▶ [Task brief] State only how many lines below include the string "shape".

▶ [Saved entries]
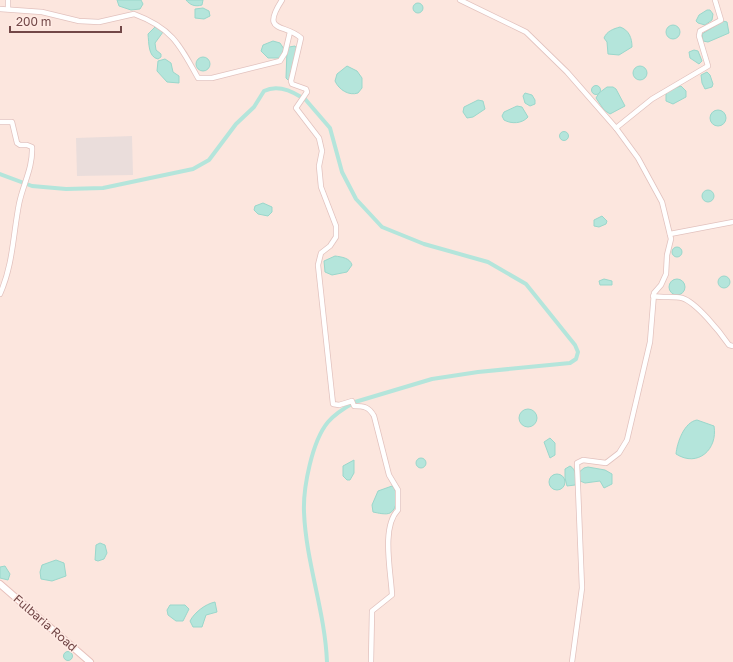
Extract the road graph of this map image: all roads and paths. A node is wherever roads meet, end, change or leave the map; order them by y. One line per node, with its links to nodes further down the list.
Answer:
1 (8, 0): 6 (street)
2 (282, 0): 7 (street)
3 (460, 0): 9 (street)
4 (715, 0): 9 (street)
5 (0, 9): 6 (street)
6 (8, 9): 7 (street)
7 (290, 32): 17 (street)
8 (0, 122): 12 (street)
9 (616, 128): 11 (street)
10 (733, 222): 11 (street)
11 (670, 234): 13 (street)
12 (0, 294)
13 (654, 296): 14 (street); 18 (street)
14 (733, 346)
15 (0, 584): 16 (main road, Fulbaria Road)
16 (90, 662)
17 (371, 662)
18 (572, 662)

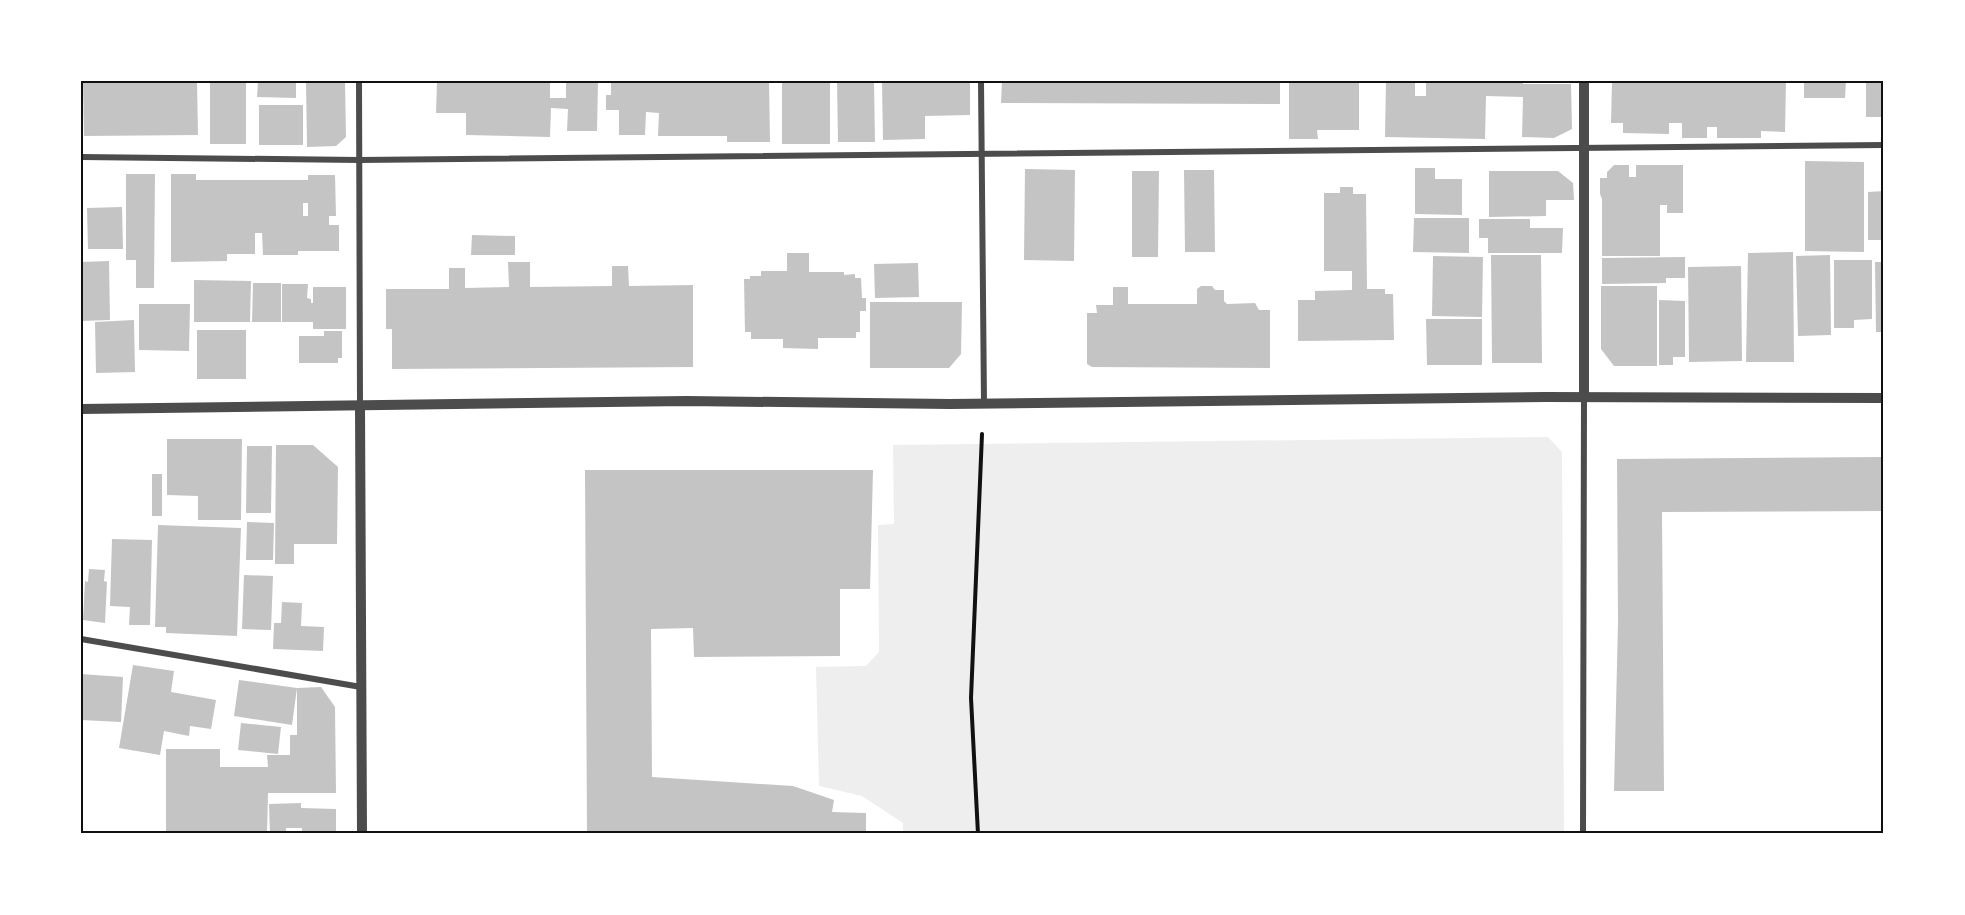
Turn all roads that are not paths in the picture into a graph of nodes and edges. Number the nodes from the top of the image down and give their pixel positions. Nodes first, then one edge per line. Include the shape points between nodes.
1 (359, 81) edge
2 (981, 81) edge
3 (1584, 81) edge
4 (1884, 146) edge
5 (1584, 149) junction
6 (981, 154) junction
7 (81, 157) edge
8 (359, 160) junction
9 (1584, 397) junction
10 (1884, 398) edge
11 (984, 403) junction
12 (360, 406) junction
13 (81, 409) edge
14 (81, 639) edge
15 (361, 687) junction
16 (362, 834) edge
17 (1583, 834) edge

1 - 8 street
2 - 6 street
3 - 5 street
4 - 5 street
5 - 6 street
5 - 9 street
6 - 8 street
6 - 11 street
7 - 8 street
8 - 12 street
9 - 10 street
9 - 11 street
9 - 17 street
11 - 12 street via 687,400
12 - 13 street
12 - 15 street
14 - 15 street
15 - 16 street

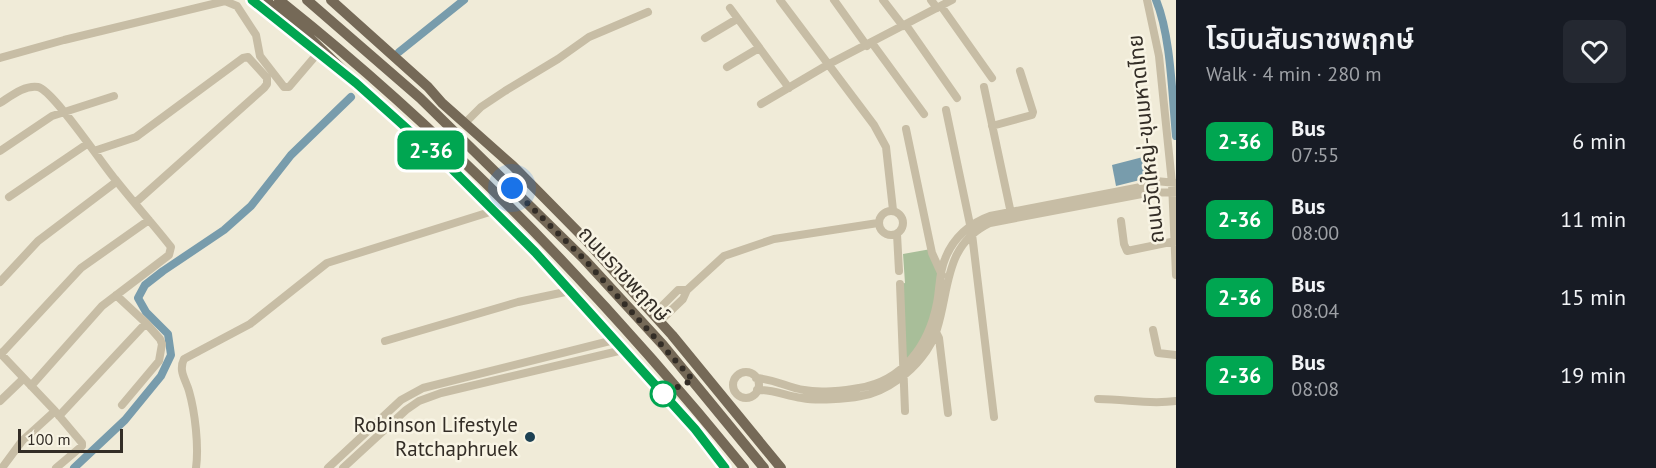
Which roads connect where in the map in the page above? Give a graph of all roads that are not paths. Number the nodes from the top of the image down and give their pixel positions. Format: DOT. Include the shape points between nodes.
graph roads {
  1 [pos="252,0"];
  2 [pos="265,0"];
  3 [pos="279,0"];
  4 [pos="307,0"];
  5 [pos="331,0"];
  6 [pos="780,0"];
  7 [pos="834,0"];
  8 [pos="883,0"];
  9 [pos="931,0"];
  10 [pos="951,0"];
  11 [pos="1147,0"];
  12 [pos="939,7"];
  13 [pos="730,8"];
  14 [pos="648,12"];
  15 [pos="737,19"];
  16 [pos="904,26"];
  17 [pos="705,38"];
  18 [pos="870,45"];
  19 [pos="759,48"];
  20 [pos="318,53"];
  21 [pos="0,58"];
  22 [pos="829,64"];
  23 [pos="726,67"];
  24 [pos="1020,71"];
  25 [pos="992,78"];
  26 [pos="397,79"];
  27 [pos="356,83"];
  28 [pos="984,87"];
  29 [pos="789,88"];
  30 [pos="114,96"];
  31 [pos="957,98"];
  32 [pos="0,103"];
  33 [pos="442,103"];
  34 [pos="761,104"];
  35 [pos="946,110"];
  36 [pos="63,111"];
  37 [pos="924,114"];
  38 [pos="466,122"];
  39 [pos="992,126"];
  40 [pos="906,129"];
  41 [pos="87,144"];
  42 [pos="0,151"];
  43 [pos="94,151"];
  44 [pos="1174,157"];
  45 [pos="116,182"];
  46 [pos="486,185"];
  47 [pos="1174,187"];
  48 [pos="1147,190"];
  49 [pos="9,197"];
  50 [pos="135,202"];
  51 [pos="893,210"];
  52 [pos="494,211"];
  53 [pos="1011,216"];
  54 [pos="149,220"];
  55 [pos="1121,221"];
  56 [pos="878,223"];
  57 [pos="971,230"];
  58 [pos="897,234"];
  59 [pos="1175,241"];
  60 [pos="535,252"];
  61 [pos="899,271"];
  62 [pos="1176,275"];
  63 [pos="945,276"];
  64 [pos="0,282"];
  65 [pos="900,284"];
  66 [pos="570,291"];
  67 [pos="116,295"];
  68 [pos="657,318"];
  69 [pos="146,323"];
  70 [pos="934,330"];
  71 [pos="1153,330"];
  72 [pos="614,340"];
  73 [pos="386,341"];
  74 [pos="623,350"];
  75 [pos="0,353"];
  76 [pos="1176,355"];
  77 [pos="903,372"];
  78 [pos="756,378"];
  79 [pos="23,379"];
  80 [pos="440,384"];
  81 [pos="733,385"];
  82 [pos="31,386"];
  83 [pos="718,389"];
  84 [pos="757,390"];
  85 [pos="441,393"];
  86 [pos="1098,399"];
  87 [pos="0,401"];
  88 [pos="1176,401"];
  89 [pos="122,405"];
  90 [pos="905,411"];
  91 [pos="948,413"];
  92 [pos="57,414"];
  93 [pos="994,417"];
  94 [pos="695,429"];
  95 [pos="2,468"];
  96 [pos="56,468"];
  97 [pos="196,468"];
  98 [pos="328,468"];
  99 [pos="343,468"];
  100 [pos="725,468"];
  101 [pos="738,468"];
  102 [pos="744,468"];
  103 [pos="764,468"];
  104 [pos="781,468"];
  1 -- 20 [label="main road"];
  2 -- 27 [label="main road"];
  3 -- 46 [label="main road, ถนนราชพฤกษ์" via="361,67"];
  4 -- 26 [label="main road, ถนนราชพฤกษ์"];
  5 -- 33 [label="main road"];
  6 -- 22 [label="street"];
  7 -- 18 [label="street"];
  8 -- 16 [label="street"];
  9 -- 12 [label="street"];
  10 -- 12 [label="street"];
  11 -- 44 [label="street, ถนนวัดใหญ่-ขุนมหาดไทย"];
  12 -- 16 [label="street"];
  12 -- 25 [label="street"];
  13 -- 15 [label="street"];
  14 -- 38 [label="street" via="589,37 481,107"];
  15 -- 17 [label="street"];
  15 -- 19 [label="street"];
  16 -- 18 [label="street"];
  16 -- 31 [label="street"];
  18 -- 22 [label="street"];
  18 -- 37 [label="street"];
  19 -- 23 [label="street"];
  19 -- 29 [label="street"];
  20 -- 21 [label="street" via="289,87 284,87 260,56 256,35 237,6 225,1"];
  20 -- 27 [label="main road"];
  22 -- 29 [label="street"];
  22 -- 51 [label="street" via="886,147"];
  24 -- 39 [label="street" via="1032,115"];
  26 -- 33 [label="main road"];
  26 -- 103 [label="main road, ถนนราชพฤกษ์" via="584,259 663,345"];
  27 -- 52 [label="main road"];
  28 -- 39 [label="street"];
  29 -- 34 [label="street"];
  30 -- 36 [label="street"];
  32 -- 36 [label="street" via="23,89 37,87"];
  33 -- 38 [label="main road, ถนนราชพฤกษ์"];
  35 -- 57 [label="street"];
  36 -- 41 [label="street"];
  36 -- 42 [label="street"];
  38 -- 68 [label="main road, ถนนราชพฤกษ์" via="576,230"];
  39 -- 53 [label="street"];
  40 -- 63 [label="street" via="932,253"];
  41 -- 43 [label="street"];
  41 -- 49 [label="street"];
  43 -- 45 [label="street"];
  43 -- 50 [label="street" via="136,137 243,58 248,57 267,78 264,88"];
  44 -- 47 [label="street, ถนนวัดใหญ่-ขุนมหาดไทย"];
  45 -- 50 [label="street"];
  45 -- 64 [label="street" via="38,241"];
  46 -- 60 [label="main road"];
  46 -- 102 [label="main road, ถนนราชพฤกษ์" via="610,310"];
  47 -- 48 [label="street"];
  47 -- 48 [label="street" via="1156,181"];
  47 -- 59 [label="street, ถนนวัดใหญ่-ขุนมหาดไทย"];
  48 -- 53 [label="street"];
  50 -- 54 [label="street"];
  51 -- 56 [label="street" via="882,214"];
  51 -- 58 [label="street" via="901,215 903,223"];
  52 -- 60 [label="main road"];
  52 -- 97 [label="street" via="327,263 255,321 184,359 181,369 191,400"];
  53 -- 57 [label="street" via="990,216"];
  54 -- 67 [label="street" via="171,251"];
  54 -- 75 [label="street" via="81,268"];
  55 -- 59 [label="street" via="1126,251"];
  56 -- 58 [label="street" via="886,234"];
  56 -- 68 [label="street" via="774,239 724,256 687,290 678,290"];
  57 -- 63 [label="street" via="956,241 945,259"];
  57 -- 93 [label="street"];
  58 -- 61 [label="street"];
  59 -- 62 [label="street, ถนนวัดใหญ่-ขุนมหาดไทย"];
  60 -- 66 [label="main road"];
  63 -- 70 [label="street"];
  65 -- 77 [label="street"];
  66 -- 72 [label="main road"];
  66 -- 73 [label="street" via="518,302"];
  67 -- 69 [label="street"];
  67 -- 82 [label="street"];
  68 -- 83 [label="main road, ถนนราชพฤกษ์"];
  69 -- 89 [label="street" via="160,339 162,351 159,361"];
  69 -- 92 [label="street"];
  70 -- 77 [label="street"];
  70 -- 91 [label="street" via="939,338"];
  71 -- 76 [label="street" via="1158,353"];
  72 -- 74 [label="main road"];
  72 -- 80 [label="street"];
  74 -- 85 [label="street"];
  74 -- 94 [label="main road"];
  75 -- 79 [label="street"];
  77 -- 78 [label="street" via="858,388 804,390"];
  77 -- 84 [label="street" via="886,388 862,396 804,399 775,390"];
  77 -- 90 [label="street"];
  78 -- 81 [label="street" via="742,373"];
  78 -- 84 [label="street"];
  79 -- 82 [label="street"];
  79 -- 87 [label="street"];
  80 -- 85 [label="street"];
  80 -- 98 [label="street" via="402,400"];
  81 -- 83 [label="street"];
  81 -- 84 [label="street" via="743,397"];
  82 -- 92 [label="street"];
  83 -- 104 [label="main road, ถนนราชพฤกษ์"];
  85 -- 99 [label="street" via="406,410"];
  86 -- 88 [label="street" via="1156,404"];
  92 -- 95 [label="street" via="22,441"];
  92 -- 96 [label="street" via="82,444"];
  94 -- 100 [label="main road"];
  94 -- 101 [label="main road"];
}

▶ [Your solution] 2